President Barack Obama's 2010 budget outline, released yesterday, warns that, should economic conditions worsen, an additional $750 billion could be required on top of the $700 billion financial rescue fund authorized by Congress last fall.
"We hope that it will not be necessary," Peter R. Orszag, director of the Office of Management and Budget, said of doubling the fund. "We have no plans to go to Congress at this point to ask for additional money."
Highlighting the industry's problems, the government reported yesterday that banks and savings institutions insured by the Federal Deposit Insurance Corp. collectively incurred a net loss of $26.2 billion in the last three months of 2008, the first such quarterly loss since 1990.
Obama's budget outline for the fiscal year beginning Oct. 1 also calls for greater spending on oversight of the financial markets, with budget increases of 13 percent for the Securities and Exchange Commission and 44 percent for the Commodity Futures Trading Commission. In addition, the outline says more money would be provided to the Justice Department to investigate mortgage fraud and other financial activities, although an amount isn't specified.

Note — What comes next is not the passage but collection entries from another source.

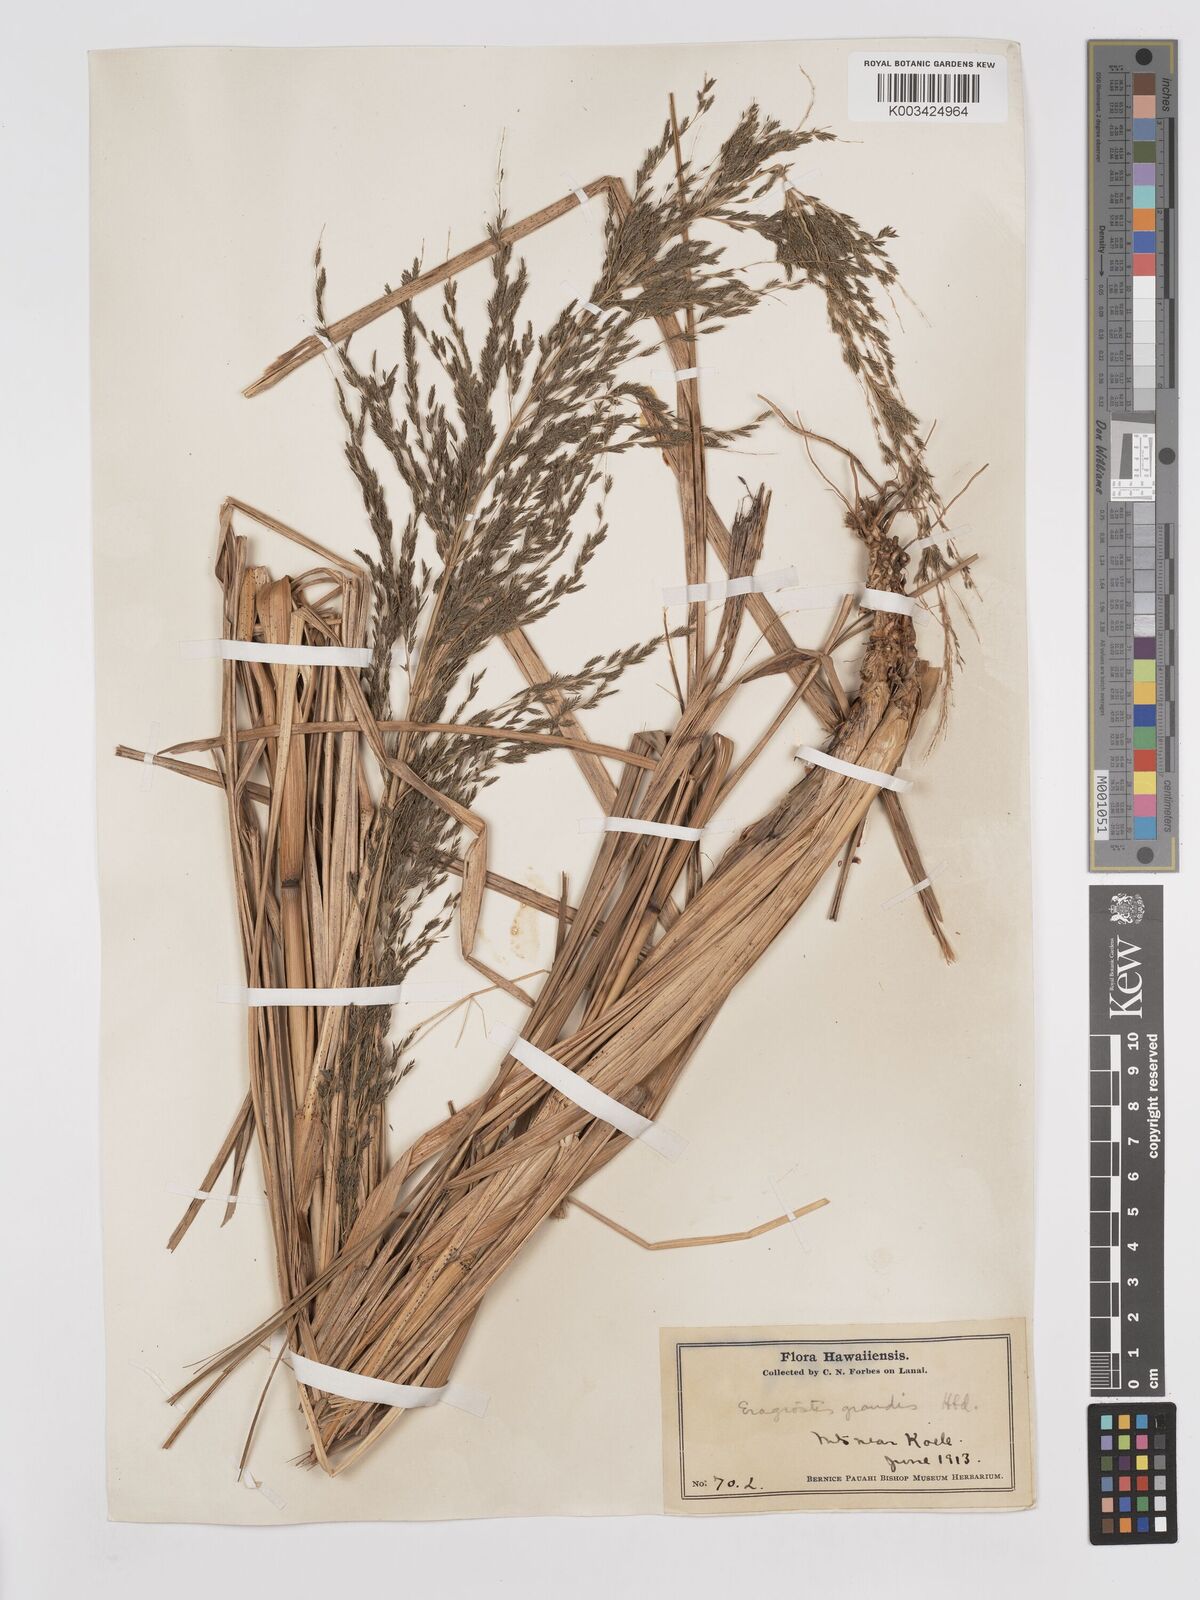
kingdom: Plantae
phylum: Tracheophyta
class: Liliopsida
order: Poales
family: Poaceae
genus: Eragrostis
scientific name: Eragrostis grandis
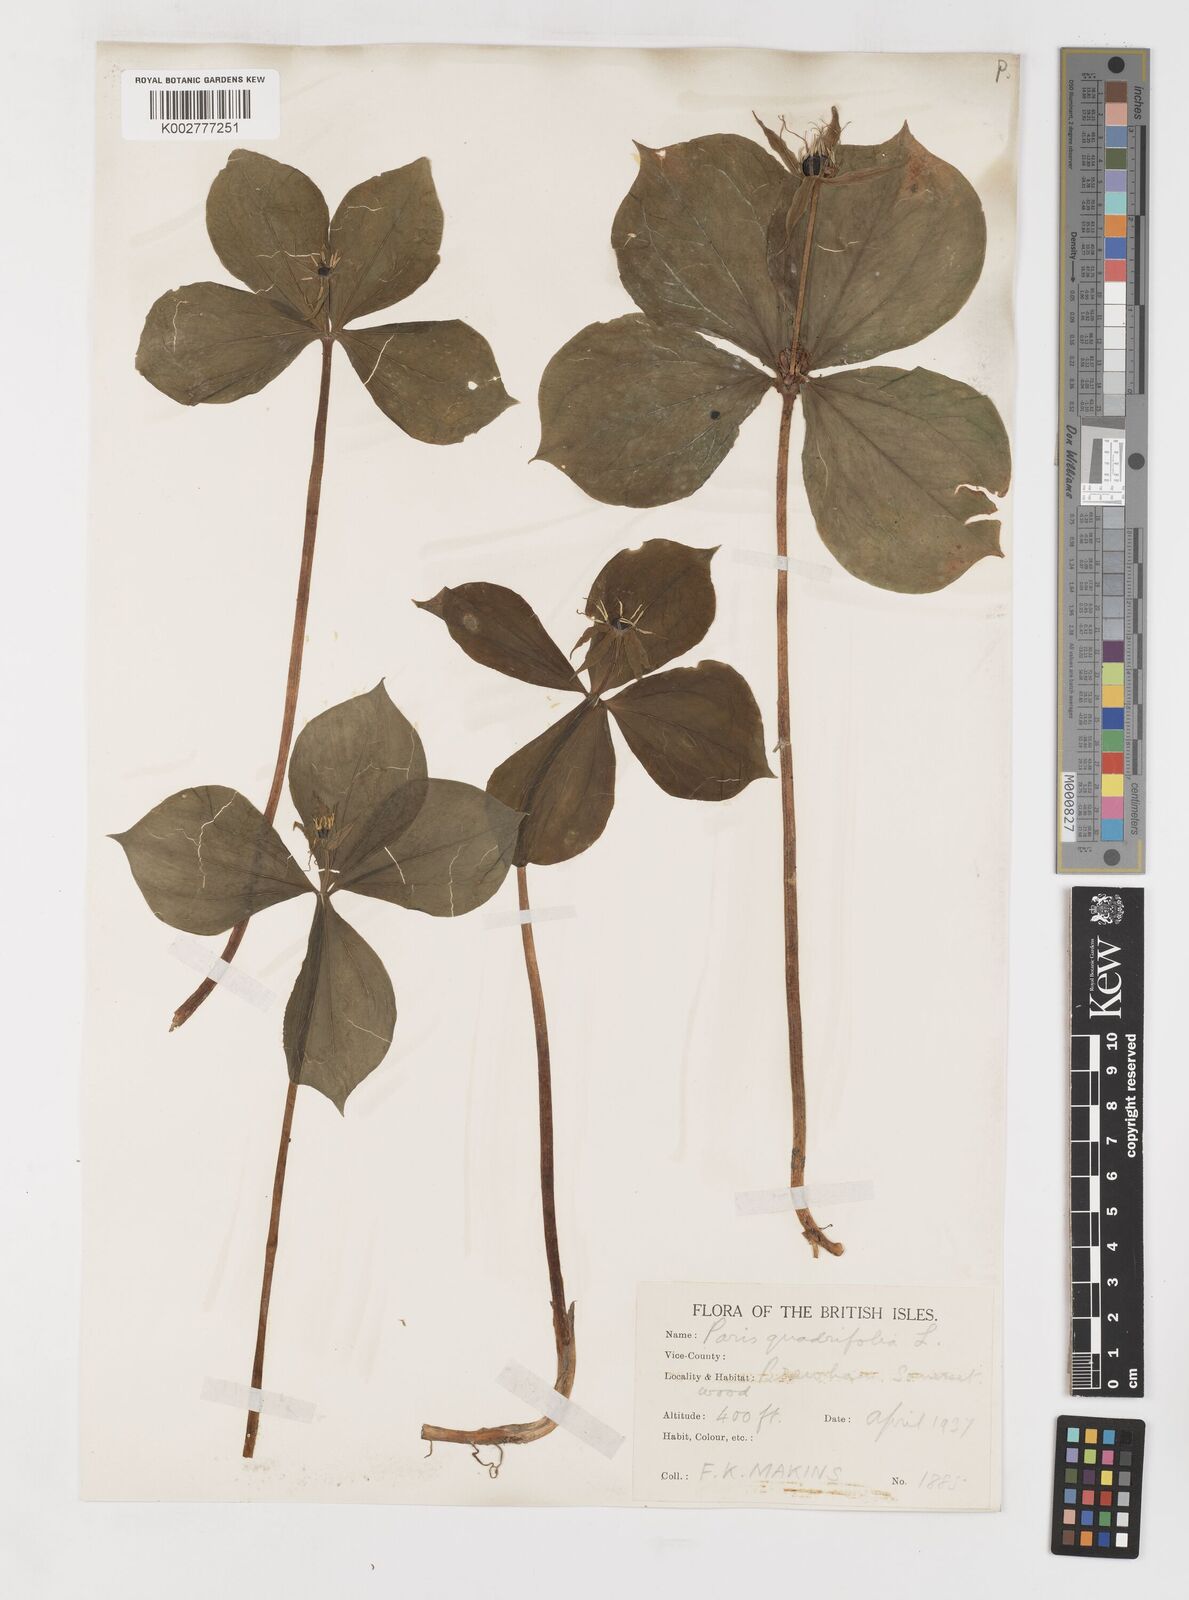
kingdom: Plantae
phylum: Tracheophyta
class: Liliopsida
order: Liliales
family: Melanthiaceae
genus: Paris
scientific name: Paris
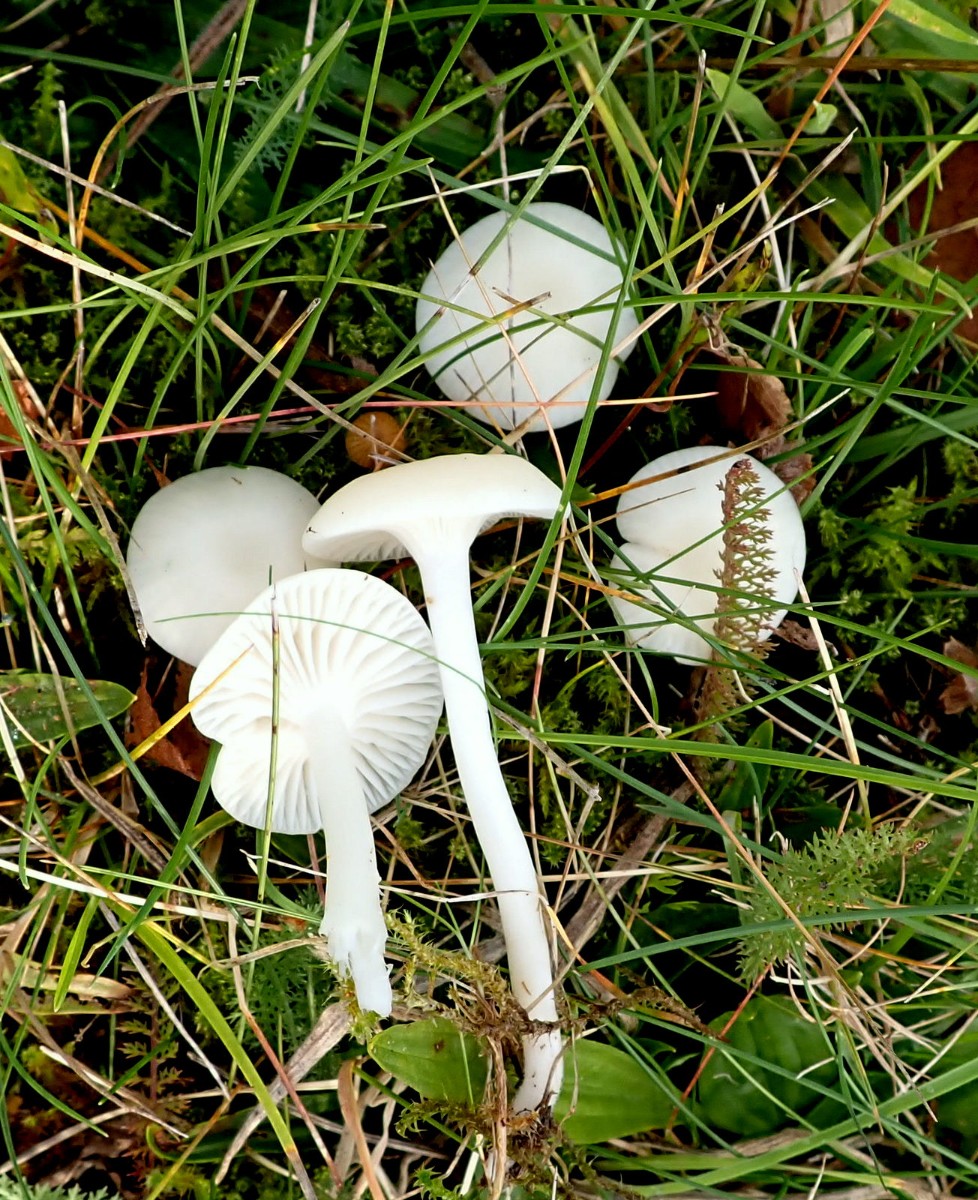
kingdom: Fungi
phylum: Basidiomycota
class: Agaricomycetes
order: Agaricales
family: Hygrophoraceae
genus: Cuphophyllus
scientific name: Cuphophyllus virgineus
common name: snehvid vokshat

Some lawmakers have called for boosting regulatory enforcement efforts, particularly at the SEC, which has been sharply criticized for failing to identify Bernard L. Madoff's alleged Ponzi scheme.
SEC chief Mary L. Schapiro said the additional money for the agency in the 2009-2010 budget would allow it to increase its staff and use new technology "to pursue risk-based approaches that would better detect fraud and ensure stronger oversight of the nation's securities markets."
But the main focus of the government's response to the financial crisis continues to be stabilizing the banking industry. The Treasury Department began so-called stress tests of the nation's largest banks on Wednesday to assess whether they could survive two more years of severe economic stress.
Such a worse-than-expected scenario was behind the decision to include the "contingency reserve" in the budget.
Analysts expressed little surprise that the cost of the bailout might top $1 trillion, in part because some of the money has been used for other purposes, such as assisting automakers and reducing home foreclosures.
"You just look at how quickly the government went through the first $350 billion. ... Look at the scale of the problems in the financial sector now," said Brad W. Setser, an economist at the Council on Foreign Relations. "I think it's probably in the ballpark of what's needed."